What you will do: Reproduce every listing that follows word for word, with no changes.

Data records Start Marker

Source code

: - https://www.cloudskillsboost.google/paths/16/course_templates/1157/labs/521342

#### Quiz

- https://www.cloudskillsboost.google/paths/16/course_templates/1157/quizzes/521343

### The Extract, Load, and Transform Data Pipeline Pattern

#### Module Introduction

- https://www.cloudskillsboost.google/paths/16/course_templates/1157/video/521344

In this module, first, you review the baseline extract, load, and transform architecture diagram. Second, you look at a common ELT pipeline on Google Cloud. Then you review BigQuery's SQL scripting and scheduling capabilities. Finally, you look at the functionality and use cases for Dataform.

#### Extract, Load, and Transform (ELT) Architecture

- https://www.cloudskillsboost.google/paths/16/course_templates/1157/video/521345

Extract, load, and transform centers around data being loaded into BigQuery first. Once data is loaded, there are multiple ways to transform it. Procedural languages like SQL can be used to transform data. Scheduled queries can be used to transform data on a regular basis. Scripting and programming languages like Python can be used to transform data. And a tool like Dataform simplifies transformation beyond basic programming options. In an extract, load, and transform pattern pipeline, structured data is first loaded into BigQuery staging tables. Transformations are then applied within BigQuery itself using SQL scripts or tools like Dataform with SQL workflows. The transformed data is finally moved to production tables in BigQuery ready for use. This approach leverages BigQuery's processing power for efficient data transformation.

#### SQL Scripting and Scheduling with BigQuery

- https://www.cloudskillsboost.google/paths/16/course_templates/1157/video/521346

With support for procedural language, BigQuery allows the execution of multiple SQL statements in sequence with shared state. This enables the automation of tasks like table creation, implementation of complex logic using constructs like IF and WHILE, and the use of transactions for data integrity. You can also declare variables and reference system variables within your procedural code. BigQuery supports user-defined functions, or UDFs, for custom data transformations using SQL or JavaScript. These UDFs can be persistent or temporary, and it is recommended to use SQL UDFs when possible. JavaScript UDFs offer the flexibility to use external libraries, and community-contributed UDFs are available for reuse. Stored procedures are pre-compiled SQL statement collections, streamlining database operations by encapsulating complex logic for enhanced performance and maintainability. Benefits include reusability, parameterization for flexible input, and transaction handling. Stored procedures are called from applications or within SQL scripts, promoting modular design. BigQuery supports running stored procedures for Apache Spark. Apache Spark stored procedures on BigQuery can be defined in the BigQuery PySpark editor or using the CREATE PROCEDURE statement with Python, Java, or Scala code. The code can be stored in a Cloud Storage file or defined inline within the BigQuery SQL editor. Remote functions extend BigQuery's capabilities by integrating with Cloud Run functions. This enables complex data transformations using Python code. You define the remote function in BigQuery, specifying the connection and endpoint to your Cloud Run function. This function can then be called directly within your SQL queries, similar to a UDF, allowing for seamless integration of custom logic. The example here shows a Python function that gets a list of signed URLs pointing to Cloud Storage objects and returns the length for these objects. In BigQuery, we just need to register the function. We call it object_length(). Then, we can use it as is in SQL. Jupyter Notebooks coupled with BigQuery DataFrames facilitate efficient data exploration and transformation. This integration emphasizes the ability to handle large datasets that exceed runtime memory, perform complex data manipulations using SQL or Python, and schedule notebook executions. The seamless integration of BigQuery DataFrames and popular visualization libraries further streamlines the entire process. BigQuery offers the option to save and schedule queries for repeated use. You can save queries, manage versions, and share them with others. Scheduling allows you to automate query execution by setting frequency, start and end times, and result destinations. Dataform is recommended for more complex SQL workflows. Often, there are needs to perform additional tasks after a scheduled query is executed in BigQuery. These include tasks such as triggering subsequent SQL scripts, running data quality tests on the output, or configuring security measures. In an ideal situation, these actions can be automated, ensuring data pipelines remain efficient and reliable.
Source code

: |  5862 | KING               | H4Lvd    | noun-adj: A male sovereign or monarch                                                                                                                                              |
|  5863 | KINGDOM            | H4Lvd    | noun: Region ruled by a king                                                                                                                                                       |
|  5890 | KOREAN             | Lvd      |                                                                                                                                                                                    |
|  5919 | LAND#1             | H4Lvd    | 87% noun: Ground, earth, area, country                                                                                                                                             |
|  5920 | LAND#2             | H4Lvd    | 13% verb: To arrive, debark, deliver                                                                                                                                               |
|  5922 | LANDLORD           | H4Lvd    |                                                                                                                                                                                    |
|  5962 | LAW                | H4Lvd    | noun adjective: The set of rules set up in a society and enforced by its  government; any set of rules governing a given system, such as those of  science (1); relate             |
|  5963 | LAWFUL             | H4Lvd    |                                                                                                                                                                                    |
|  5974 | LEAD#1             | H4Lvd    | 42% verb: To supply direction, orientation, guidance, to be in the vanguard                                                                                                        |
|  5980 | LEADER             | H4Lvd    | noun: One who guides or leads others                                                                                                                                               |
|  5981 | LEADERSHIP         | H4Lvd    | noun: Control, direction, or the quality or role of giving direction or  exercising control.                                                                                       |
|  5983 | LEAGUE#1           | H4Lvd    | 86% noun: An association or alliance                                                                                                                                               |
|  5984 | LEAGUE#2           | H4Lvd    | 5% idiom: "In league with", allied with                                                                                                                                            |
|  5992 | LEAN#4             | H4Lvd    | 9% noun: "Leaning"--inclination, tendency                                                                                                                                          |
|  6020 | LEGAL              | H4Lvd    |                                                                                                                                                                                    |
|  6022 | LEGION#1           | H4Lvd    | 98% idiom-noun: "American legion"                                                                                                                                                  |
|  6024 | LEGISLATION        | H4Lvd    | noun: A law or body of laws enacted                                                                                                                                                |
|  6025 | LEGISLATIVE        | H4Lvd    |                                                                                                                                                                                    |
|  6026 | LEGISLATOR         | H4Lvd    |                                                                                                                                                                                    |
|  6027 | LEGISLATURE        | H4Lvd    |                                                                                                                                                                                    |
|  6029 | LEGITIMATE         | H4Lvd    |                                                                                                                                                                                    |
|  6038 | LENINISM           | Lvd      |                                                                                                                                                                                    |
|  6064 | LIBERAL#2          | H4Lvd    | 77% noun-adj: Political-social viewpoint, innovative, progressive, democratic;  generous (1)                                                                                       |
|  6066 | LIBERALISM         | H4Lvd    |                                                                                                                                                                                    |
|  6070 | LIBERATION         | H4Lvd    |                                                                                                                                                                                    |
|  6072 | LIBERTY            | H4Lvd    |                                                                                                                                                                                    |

Data records End Marker

Output for this task:
Source code

: - https://www.cloudskillsboost.google/paths/16/course_templates/1157/labs/521342

#### Quiz

- https://www.cloudskillsboost.google/paths/16/course_templates/1157/quizzes/521343

### The Extract, Load, and Transform Data Pipeline Pattern

#### Module Introduction

- https://www.cloudskillsboost.google/paths/16/course_templates/1157/video/521344

In this module, first, you review the baseline extract, load, and transform architecture diagram. Second, you look at a common ELT pipeline on Google Cloud. Then you review BigQuery's SQL scripting and scheduling capabilities. Finally, you look at the functionality and use cases for Dataform.

#### Extract, Load, and Transform (ELT) Architecture

- https://www.cloudskillsboost.google/paths/16/course_templates/1157/video/521345

Extract, load, and transform centers around data being loaded into BigQuery first. Once data is loaded, there are multiple ways to transform it. Procedural languages like SQL can be used to transform data. Scheduled queries can be used to transform data on a regular basis. Scripting and programming languages like Python can be used to transform data. And a tool like Dataform simplifies transformation beyond basic programming options. In an extract, load, and transform pattern pipeline, structured data is first loaded into BigQuery staging tables. Transformations are then applied within BigQuery itself using SQL scripts or tools like Dataform with SQL workflows. The transformed data is finally moved to production tables in BigQuery ready for use. This approach leverages BigQuery's processing power for efficient data transformation.

#### SQL Scripting and Scheduling with BigQuery

- https://www.cloudskillsboost.google/paths/16/course_templates/1157/video/521346

With support for procedural language, BigQuery allows the execution of multiple SQL statements in sequence with shared state. This enables the automation of tasks like table creation, implementation of complex logic using constructs like IF and WHILE, and the use of transactions for data integrity. You can also declare variables and reference system variables within your procedural code. BigQuery supports user-defined functions, or UDFs, for custom data transformations using SQL or JavaScript. These UDFs can be persistent or temporary, and it is recommended to use SQL UDFs when possible. JavaScript UDFs offer the flexibility to use external libraries, and community-contributed UDFs are available for reuse. Stored procedures are pre-compiled SQL statement collections, streamlining database operations by encapsulating complex logic for enhanced performance and maintainability. Benefits include reusability, parameterization for flexible input, and transaction handling. Stored procedures are called from applications or within SQL scripts, promoting modular design. BigQuery supports running stored procedures for Apache Spark. Apache Spark stored procedures on BigQuery can be defined in the BigQuery PySpark editor or using the CREATE PROCEDURE statement with Python, Java, or Scala code. The code can be stored in a Cloud Storage file or defined inline within the BigQuery SQL editor. Remote functions extend BigQuery's capabilities by integrating with Cloud Run functions. This enables complex data transformations using Python code. You define the remote function in BigQuery, specifying the connection and endpoint to your Cloud Run function. This function can then be called directly within your SQL queries, similar to a UDF, allowing for seamless integration of custom logic. The example here shows a Python function that gets a list of signed URLs pointing to Cloud Storage objects and returns the length for these objects. In BigQuery, we just need to register the function. We call it object_length(). Then, we can use it as is in SQL. Jupyter Notebooks coupled with BigQuery DataFrames facilitate efficient data exploration and transformation. This integration emphasizes the ability to handle large datasets that exceed runtime memory, perform complex data manipulations using SQL or Python, and schedule notebook executions. The seamless integration of BigQuery DataFrames and popular visualization libraries further streamlines the entire process. BigQuery offers the option to save and schedule queries for repeated use. You can save queries, manage versions, and share them with others. Scheduling allows you to automate query execution by setting frequency, start and end times, and result destinations. Dataform is recommended for more complex SQL workflows. Often, there are needs to perform additional tasks after a scheduled query is executed in BigQuery. These include tasks such as triggering subsequent SQL scripts, running data quality tests on the output, or configuring security measures. In an ideal situation, these actions can be automated, ensuring data pipelines remain efficient and reliable.
Source code

: |  5862 | KING               | H4Lvd    | noun-adj: A male sovereign or monarch                                                                                                                                              |
|  5863 | KINGDOM            | H4Lvd    | noun: Region ruled by a king                                                                                                                                                       |
|  5890 | KOREAN             | Lvd      |                                                                                                                                                                                    |
|  5919 | LAND#1             | H4Lvd    | 87% noun: Ground, earth, area, country                                                                                                                                             |
|  5920 | LAND#2             | H4Lvd    | 13% verb: To arrive, debark, deliver                                                                                                                                               |
|  5922 | LANDLORD           | H4Lvd    |                                                                                                                                                                                    |
|  5962 | LAW                | H4Lvd    | noun adjective: The set of rules set up in a society and enforced by its  government; any set of rules governing a given system, such as those of  science (1); relate             |
|  5963 | LAWFUL             | H4Lvd    |                                                                                                                                                                                    |
|  5974 | LEAD#1             | H4Lvd    | 42% verb: To supply direction, orientation, guidance, to be in the vanguard                                                                                                        |
|  5980 | LEADER             | H4Lvd    | noun: One who guides or leads others                                                                                                                                               |
|  5981 | LEADERSHIP         | H4Lvd    | noun: Control, direction, or the quality or role of giving direction or  exercising control.                                                                                       |
|  5983 | LEAGUE#1           | H4Lvd    | 86% noun: An association or alliance                                                                                                                                               |
|  5984 | LEAGUE#2           | H4Lvd    | 5% idiom: "In league with", allied with                                                                                                                                            |
|  5992 | LEAN#4             | H4Lvd    | 9% noun: "Leaning"--inclination, tendency                                                                                                                                          |
|  6020 | LEGAL              | H4Lvd    |                                                                                                                                                                                    |
|  6022 | LEGION#1           | H4Lvd    | 98% idiom-noun: "American legion"                                                                                                                                                  |
|  6024 | LEGISLATION        | H4Lvd    | noun: A law or body of laws enacted                                                                                                                                                |
|  6025 | LEGISLATIVE        | H4Lvd    |                                                                                                                                                                                    |
|  6026 | LEGISLATOR         | H4Lvd    |                                                                                                                                                                                    |
|  6027 | LEGISLATURE        | H4Lvd    |                                                                                                                                                                                    |
|  6029 | LEGITIMATE         | H4Lvd    |                                                                                                                                                                                    |
|  6038 | LENINISM           | Lvd      |                                                                                                                                                                                    |
|  6064 | LIBERAL#2          | H4Lvd    | 77% noun-adj: Political-social viewpoint, innovative, progressive, democratic;  generous (1)                                                                                       |
|  6066 | LIBERALISM         | H4Lvd    |                                                                                                                                                                                    |
|  6070 | LIBERATION         | H4Lvd    |                                                                                                                                                                                    |
|  6072 | LIBERTY            | H4Lvd    |                                                                                                                                                                                    |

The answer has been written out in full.